Much ado about nothing
September 18, 2010
So this lady at the office was explaining how she was looking forward to being able to start work again, after her holiday. Because she so enjoys her profession, it’s more of a calling really. And I nodded, with what I think was a reasonably believable approximation of an appreciative smile. And I added some personal comment about an admirable attitude (which in a way I really meant). But I was also thinking about strangling her, as euthanasia. Then later, during what must have been Brown Noser day, another guy was explaining his theory about how sad it must be for people to go to work every day, performing jobs they didn’t really like – nay love – to do. He too tended to look forward eagerly to the end of his vacation.
Personally, I don’t suffer from this deformation. I can’t think of a feasible job that I would enjoy doing for the rest of my days. I think a work-life balance is the only obtainable practical solution. For me, life starts the minute I walk out the door. As counterweight for unpleasant duty performance.
In general, the longer you are able to stay away – without the risk that at some point your car will be towed away – the more you will enjoy yourself. And I can even imagine being completely happy with much less, if my household situation was different.

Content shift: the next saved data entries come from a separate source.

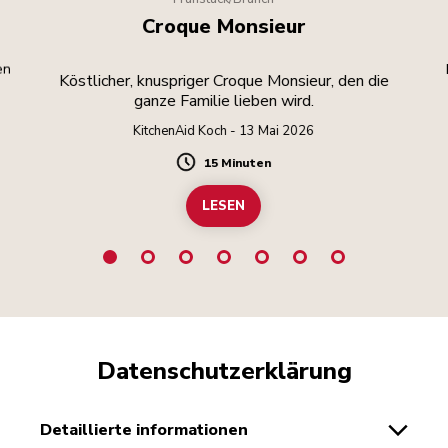
Croque Monsieur
en
Köstlicher, knuspriger Croque Monsieur, den die
ganze Familie lieben wird.
KitchenAid Koch - 13 Mai 2026
15 Minuten
Duration
LESEN
Datenschutzerklärung
detaillierte informationen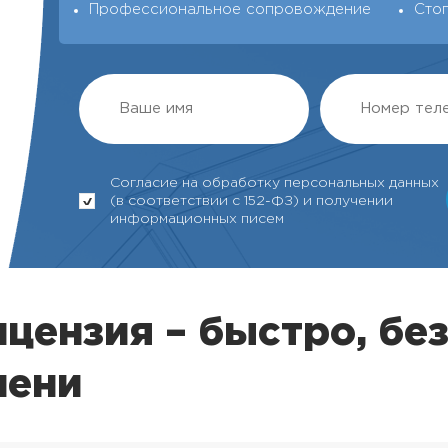
Профессиональное сопровождение
Сто
Согласие на обработку персональных данных
(в соответствии с 152-ФЗ) и получении
информационных писем
цензия – быстро, без
мени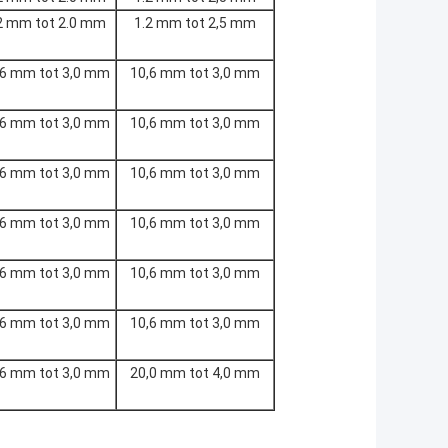
2 mm tot 2.0 mm
1.2 mm tot 2,5 mm
,6 mm tot 3,0 mm
10,6 mm tot 3,0 mm
,6 mm tot 3,0 mm
10,6 mm tot 3,0 mm
,6 mm tot 3,0 mm
10,6 mm tot 3,0 mm
,6 mm tot 3,0 mm
10,6 mm tot 3,0 mm
,6 mm tot 3,0 mm
10,6 mm tot 3,0 mm
,6 mm tot 3,0 mm
10,6 mm tot 3,0 mm
,6 mm tot 3,0 mm
20,0 mm tot 4,0 mm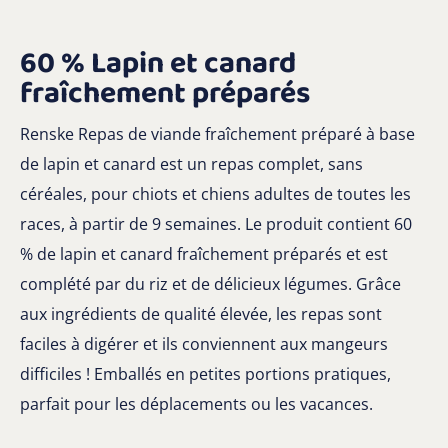
60 % Lapin et canard
fraîchement préparés
Renske Repas de viande fraîchement préparé à base
de lapin et canard est un repas complet, sans
céréales, pour chiots et chiens adultes de toutes les
races, à partir de 9 semaines. Le produit contient 60
% de lapin et canard fraîchement préparés et est
complété par du riz et de délicieux légumes. Grâce
aux ingrédients de qualité élevée, les repas sont
faciles à digérer et ils conviennent aux mangeurs
difficiles ! Emballés en petites portions pratiques,
parfait pour les déplacements ou les vacances.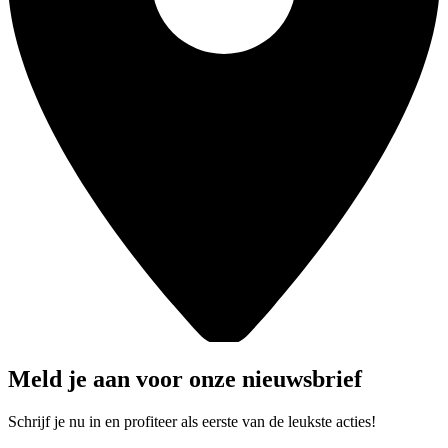
Meld je aan voor onze nieuwsbrief
Schrijf je nu in en profiteer als eerste van de leukste acties!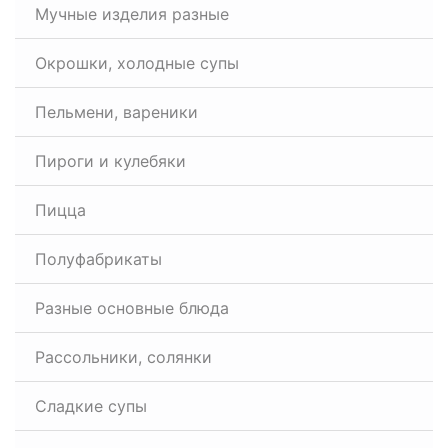
Мучные изделия разные
Окрошки, холодные супы
Пельмени, вареники
Пироги и кулебяки
Пицца
Полуфабрикаты
Разные основные блюда
Рассольники, солянки
Сладкие супы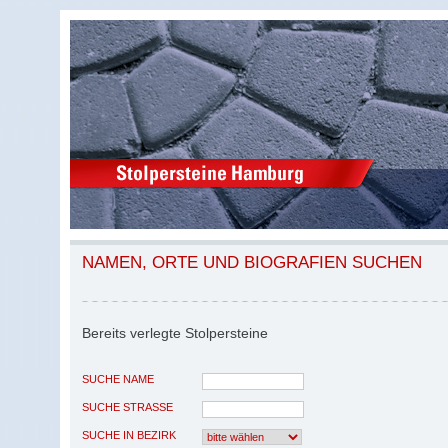
NAMEN, ORTE UND BIOGRAFIEN SUCHEN
Bereits verlegte Stolpersteine
SUCHE NAME
SUCHE STRASSE
SUCHE IN BEZIRK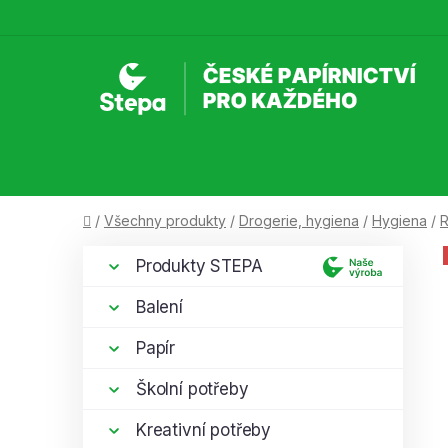
Přejít
na
obsah
Domů
/
Všechny produkty
/
Drogerie, hygiena
/
Hygiena
/
R
P
K
Přeskočit
Produkty STEPA
a
kategorie
o
t
s
Balení
e
t
g
Papír
r
o
a
r
Školní potřeby
i
n
e
Kreativní potřeby
n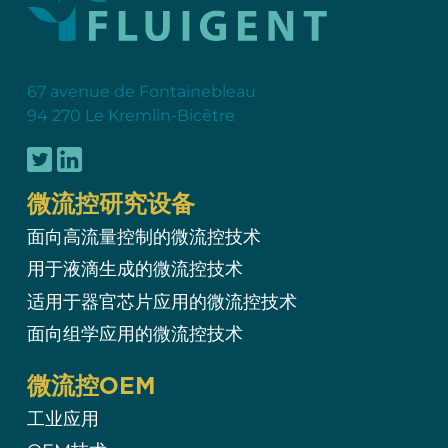
67 avenue de Fontainebleau
94 270 Le Kremlin-Bicêtre
微流控研究设备
面向高流量控制的微流控技术
用于液滴生成的微流控技术
适用于器官芯片应用的微流控技术
面向组学应用的微流控技术
微流控OEM
工业应用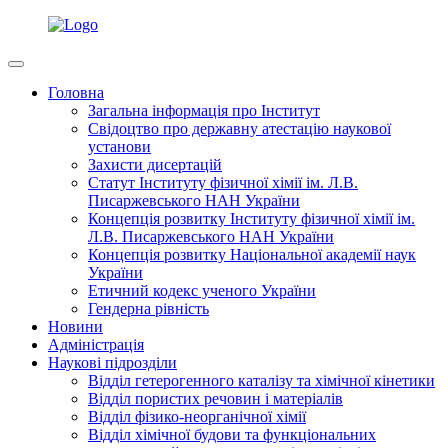
Головна
Загальна інформація про Інститут
Свідоцтво про державну атестацію наукової
установи
Захисти дисертацій
Статут Інституту фізичної хімії ім. Л.В.
Писаржевського НАН України
Концепція розвитку Інституту фізичної хімії ім.
Л.В. Писаржевського НАН України
Концепція розвитку Національної академії наук
України
Етичний кодекс ученого України
Гендерна рівність
Новини
Адміністрація
Наукові підрозділи
Відділ гетерогенного каталізу та хімічної кінетики
Відділ пористих речовин і матеріалів
Відділ фізико-неорганічної хімії
Відділ хімічної будови та функціональних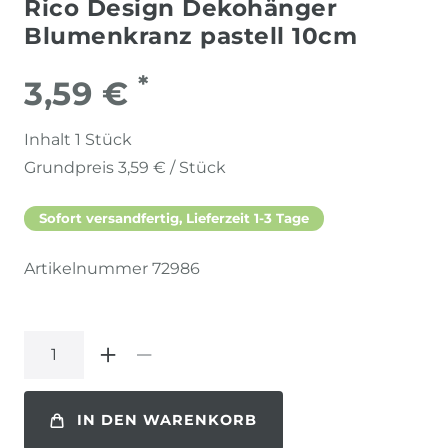
Rico Design Dekohänger
Blumenkranz pastell 10cm
*
3,59 €
Inhalt
1
Stück
Grundpreis
3,59 € / Stück
Sofort versandfertig, Lieferzeit 1-3 Tage
Artikelnummer
72986
IN DEN WARENKORB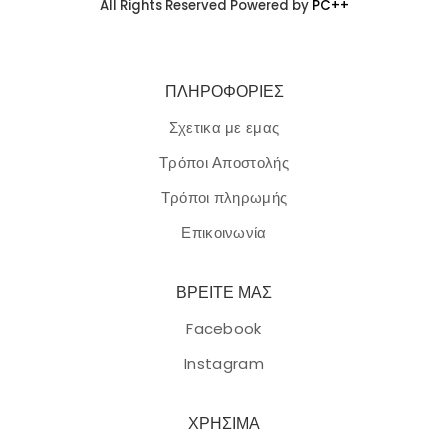
All Rights Reserved Powered by
PC++
ΠΛΗΡΟΦΟΡΙΕΣ
Σχετικα με εμας
Τρόποι Αποστολής
Τρόποι πληρωμής
Επικοινωνία
ΒΡΕΙΤΕ ΜΑΣ
Facebook
Instagram
ΧΡΗΣΙΜΑ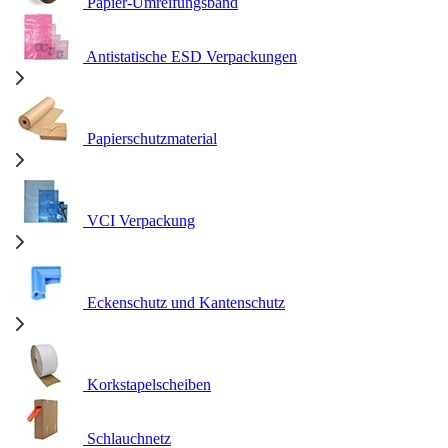
Papier-Umreifungsband
Antistatische ESD Verpackungen
Papierschutzmaterial
VCI Verpackung
Eckenschutz und Kantenschutz
Korkstapelscheiben
Schlauchnetz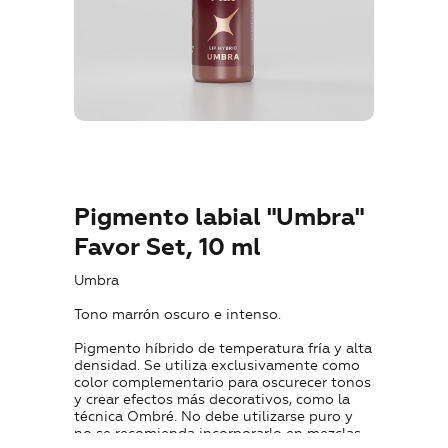
Dónde comprar
Formación
Blog
Contactos
Pigmento labial "Umbra"
Favor Set, 10 ml
Umbra
ES
Tono marrón oscuro e intenso.
Pigmento híbrido de temperatura fría y alta
densidad. Se utiliza exclusivamente como
color complementario para oscurecer tonos
y crear efectos más decorativos, como la
técnica Ombré. No debe utilizarse puro y
+7 (800) 707-50-92
no se recomienda incorporarlo en mezclas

We’re not meant to sit through endless meetings and to spend most of our lives writing down – in as structured a fashion as possible – an eternal stream of everyday petty problems, risk evaluations and irritating inefficiencies, having to repeat them over and over, in an infinite series of formats and schedules. The communication versus action ratio in any given organization is absurdly disproportionate, so most of the time no progress is ever made. You can only hope that the core business doesn’t get damaged too much in the process.
Reorganization strategies are farces, when everyone is trying to dance to 20 different tunes at the same time. With theoretical plan upon plan being stacked sky-high, until the stacks topple over and absolute chaos is the only thing that remains crystal-clear. Upon which time the sorting out can start over again. Like the unchanging tide. (Started out this post with some other ideas, … but re-reading I guess I had to get this rant off of my chest first.) It’s a rat race in a paper mill.

September 18, 2010 at 9:25 am
Good morning from England… reads as if the week has been guano covered! The dilbert says it all. I manged to stay out of almost all management guff whilst a medic, other than direct clinical related stuff… I am not a committe person!
Have a great weekend.
September 18, 2010 at 9:39 am
Hey, Galloway, good morning and a great weekend to you too. I think my post was inspired by you actually. You asked a question about work, and I was mulling over what to write in the mail. Started on a post first… and there was a crossover. Gotta get started on the renovation first. More scribblings tonight possibly.
September 18, 2010 at 12:12 pm
As the quote says. “Work to Live not Live to Work”
September 18, 2010 at 5:03 pm
That’s indeed the essence of it.
September 18, 2010 at 2:04 pm
I suspect a great many people will identify with the situation you describe
I try as far as is possible to work from home rather than the office – in part to avoid getting dragged in to umpteen interminable inconclusive meetings !
September 18, 2010 at 5:14 pm
I don’t know if I would get much done working
from home. I think I’d turn on TV and surf the internet a lot. Unless there would be deadlines involved. I can be motivated by deadlines, like a salmon in mating season.
September 18, 2010 at 11:57 pm
This one time a guy at my work said he loves his job so much, he’d do it “for free.” I was like, “Cool, I’ll take your salary, and you can work for free.” People like that . . . good for them . . . but I am not of that fabric.
September 19, 2010 at 10:13 am
Maybe we should start an exchange program. I’ll send some of our office dorks over for an international internship. And you can then lead them astray in the local nightlife, with a good chance that they’ll never make it out.
And I’ll do the same over here with your overenthusiastic co-workers.
September 20, 2010 at 1:23 pm
give me a friggin break, id call both of these people up on it and say “watever, you sucks ups, try getting a life man” laugh it off and they would laugh with me even though I just insulted them haha.
September 20, 2010 at 8:20 pm
I secretly put post-it notes on their backs that read “kick me”. So they have suffered enough for their impudence now.